» INFORMATION PROVIDED
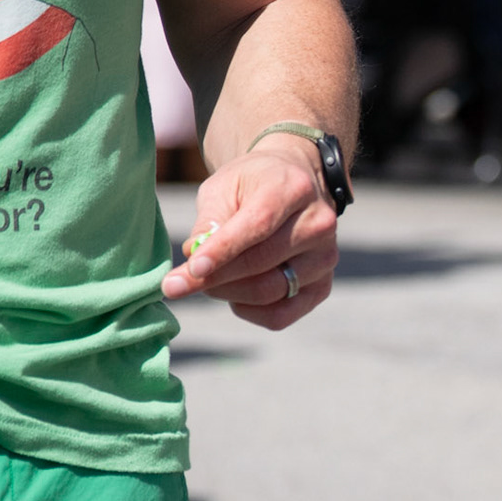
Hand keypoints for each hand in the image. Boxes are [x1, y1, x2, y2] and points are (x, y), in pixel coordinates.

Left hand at [161, 136, 338, 328]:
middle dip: (213, 279)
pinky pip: (281, 315)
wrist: (295, 187)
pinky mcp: (323, 287)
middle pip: (261, 265)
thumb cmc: (252, 186)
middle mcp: (318, 225)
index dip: (222, 251)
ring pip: (269, 292)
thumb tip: (194, 261)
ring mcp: (325, 259)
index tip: (190, 269)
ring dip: (227, 293)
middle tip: (176, 284)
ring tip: (207, 280)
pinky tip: (234, 295)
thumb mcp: (224, 187)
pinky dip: (249, 311)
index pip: (257, 227)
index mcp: (294, 190)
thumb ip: (209, 221)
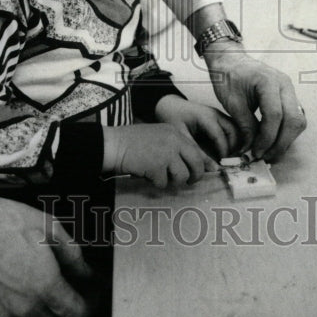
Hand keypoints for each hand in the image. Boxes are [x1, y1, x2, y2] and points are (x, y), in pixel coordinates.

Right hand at [0, 168, 93, 316]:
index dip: (91, 305)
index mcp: (45, 287)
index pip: (78, 316)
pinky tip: (28, 283)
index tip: (92, 292)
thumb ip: (74, 256)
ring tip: (52, 281)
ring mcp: (7, 313)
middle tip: (76, 284)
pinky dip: (30, 307)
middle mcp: (26, 307)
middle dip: (73, 306)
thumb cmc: (4, 223)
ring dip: (51, 309)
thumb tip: (87, 273)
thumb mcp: (51, 229)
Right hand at [103, 124, 218, 188]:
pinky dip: (155, 183)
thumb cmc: (133, 142)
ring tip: (158, 176)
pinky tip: (146, 174)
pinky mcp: (157, 166)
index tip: (202, 173)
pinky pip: (163, 183)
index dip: (201, 165)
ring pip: (181, 176)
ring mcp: (166, 153)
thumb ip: (174, 148)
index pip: (196, 150)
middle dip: (194, 176)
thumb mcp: (158, 137)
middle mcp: (174, 141)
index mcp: (175, 132)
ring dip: (171, 181)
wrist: (114, 144)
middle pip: (196, 163)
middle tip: (189, 182)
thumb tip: (192, 167)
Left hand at [154, 95, 239, 159]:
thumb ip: (196, 151)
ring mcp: (219, 115)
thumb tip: (212, 167)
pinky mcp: (219, 118)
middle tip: (228, 162)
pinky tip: (226, 152)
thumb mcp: (181, 135)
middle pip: (234, 130)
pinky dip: (233, 140)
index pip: (220, 135)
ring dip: (235, 143)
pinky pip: (231, 128)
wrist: (169, 105)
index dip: (224, 151)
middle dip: (234, 147)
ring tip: (228, 158)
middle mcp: (216, 114)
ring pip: (236, 129)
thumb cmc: (173, 118)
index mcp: (206, 117)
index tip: (222, 164)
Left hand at [203, 43, 305, 162]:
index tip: (255, 152)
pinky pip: (295, 118)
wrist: (231, 60)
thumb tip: (251, 149)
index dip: (267, 138)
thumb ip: (244, 125)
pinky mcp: (289, 97)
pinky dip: (286, 133)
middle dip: (280, 143)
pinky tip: (272, 143)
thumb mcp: (232, 102)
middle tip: (265, 157)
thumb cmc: (228, 76)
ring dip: (286, 140)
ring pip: (298, 121)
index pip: (275, 115)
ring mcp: (290, 90)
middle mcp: (285, 84)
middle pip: (293, 120)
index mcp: (269, 81)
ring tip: (268, 153)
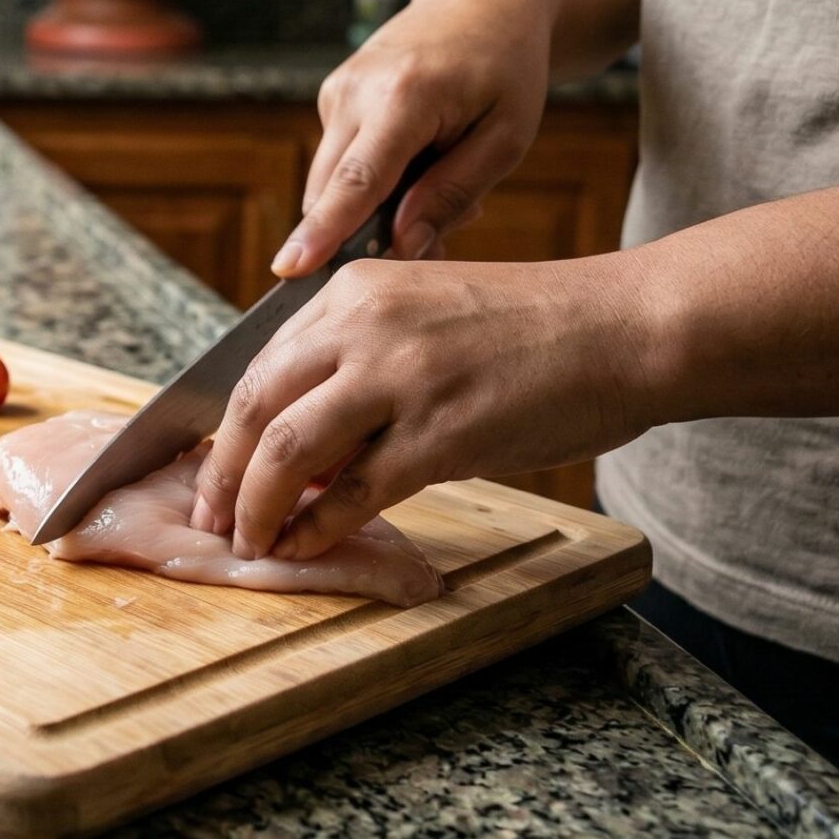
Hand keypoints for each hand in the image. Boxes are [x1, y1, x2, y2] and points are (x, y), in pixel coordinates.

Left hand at [189, 254, 659, 559]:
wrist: (626, 328)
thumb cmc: (537, 330)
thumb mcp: (428, 318)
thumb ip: (360, 366)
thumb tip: (304, 447)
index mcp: (356, 291)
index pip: (260, 364)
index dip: (226, 429)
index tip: (212, 469)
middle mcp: (365, 325)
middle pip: (254, 406)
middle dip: (222, 473)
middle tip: (212, 517)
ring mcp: (400, 378)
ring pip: (287, 451)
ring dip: (258, 507)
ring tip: (251, 541)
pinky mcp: (440, 432)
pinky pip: (354, 492)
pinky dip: (318, 527)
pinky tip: (305, 546)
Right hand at [274, 0, 555, 275]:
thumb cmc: (506, 67)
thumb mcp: (506, 138)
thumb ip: (452, 193)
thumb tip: (403, 247)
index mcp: (406, 96)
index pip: (357, 180)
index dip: (324, 230)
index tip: (289, 268)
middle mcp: (356, 90)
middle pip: (332, 191)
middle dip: (369, 231)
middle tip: (443, 227)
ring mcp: (336, 90)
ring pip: (333, 183)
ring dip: (377, 205)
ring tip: (440, 176)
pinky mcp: (331, 96)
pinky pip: (340, 163)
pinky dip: (374, 178)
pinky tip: (419, 156)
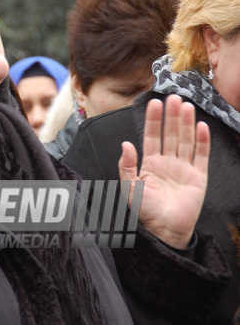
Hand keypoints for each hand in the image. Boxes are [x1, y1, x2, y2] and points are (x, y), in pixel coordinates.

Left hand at [118, 94, 209, 248]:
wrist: (164, 231)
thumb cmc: (144, 212)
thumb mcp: (129, 188)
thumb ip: (126, 166)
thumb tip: (125, 144)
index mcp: (150, 164)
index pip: (152, 137)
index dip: (154, 120)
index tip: (154, 103)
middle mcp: (167, 163)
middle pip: (170, 134)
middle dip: (171, 116)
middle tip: (173, 98)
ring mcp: (184, 168)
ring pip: (185, 140)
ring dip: (186, 123)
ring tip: (186, 106)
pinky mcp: (199, 177)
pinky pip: (201, 155)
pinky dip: (202, 141)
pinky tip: (201, 126)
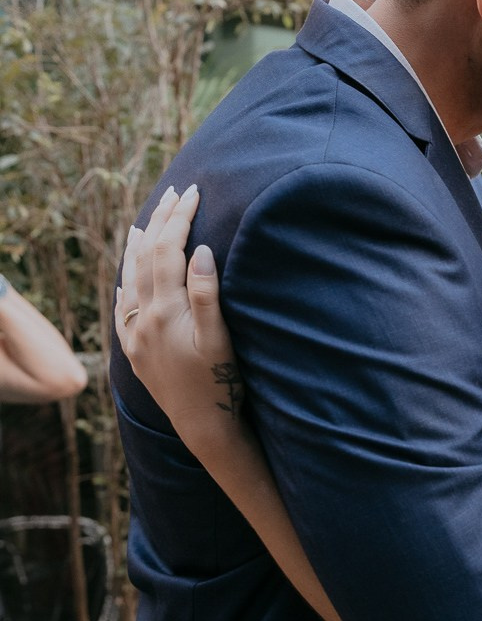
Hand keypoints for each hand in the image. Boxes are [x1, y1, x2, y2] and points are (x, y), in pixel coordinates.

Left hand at [115, 185, 240, 443]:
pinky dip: (126, 282)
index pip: (168, 251)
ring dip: (139, 247)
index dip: (180, 219)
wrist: (202, 426)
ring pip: (131, 278)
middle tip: (175, 193)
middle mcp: (144, 319)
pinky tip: (129, 275)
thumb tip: (201, 250)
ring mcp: (135, 335)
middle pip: (147, 257)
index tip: (194, 193)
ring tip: (144, 223)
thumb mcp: (220, 339)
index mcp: (166, 311)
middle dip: (161, 222)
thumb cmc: (219, 383)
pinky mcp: (134, 350)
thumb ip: (208, 294)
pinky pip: (122, 307)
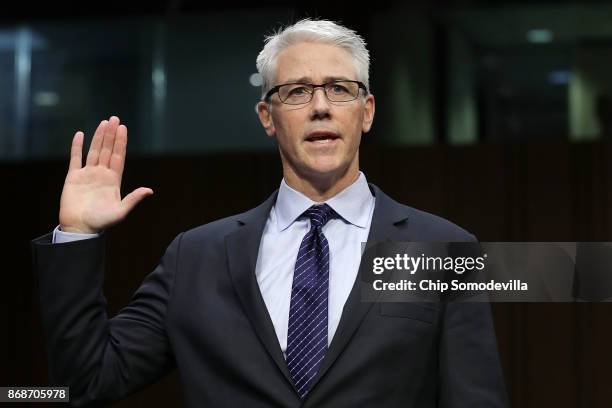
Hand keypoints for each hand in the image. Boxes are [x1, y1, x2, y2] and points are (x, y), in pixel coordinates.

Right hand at [59, 116, 152, 233]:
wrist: (80, 229)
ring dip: (98, 137)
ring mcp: (87, 174)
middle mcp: (101, 174)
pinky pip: (75, 158)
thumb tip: (149, 190)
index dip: (121, 143)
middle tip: (115, 119)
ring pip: (94, 151)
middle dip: (111, 135)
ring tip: (103, 122)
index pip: (118, 157)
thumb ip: (133, 199)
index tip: (123, 128)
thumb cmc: (101, 222)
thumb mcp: (121, 211)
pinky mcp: (73, 177)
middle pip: (107, 150)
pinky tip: (80, 134)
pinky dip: (77, 146)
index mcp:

» PROBLEM
Go through the listing above and return each line that includes the word "Left".

» EXERCISE RESPONSE
Left hand at [161, 136, 338, 328]:
Left hand at [154, 95, 239, 159]:
Left hand at [203, 43, 305, 162]:
Left hand at [189, 254, 659, 559]:
Left hand at [118, 94, 209, 248]:
Left hand at [115, 185, 240, 443]:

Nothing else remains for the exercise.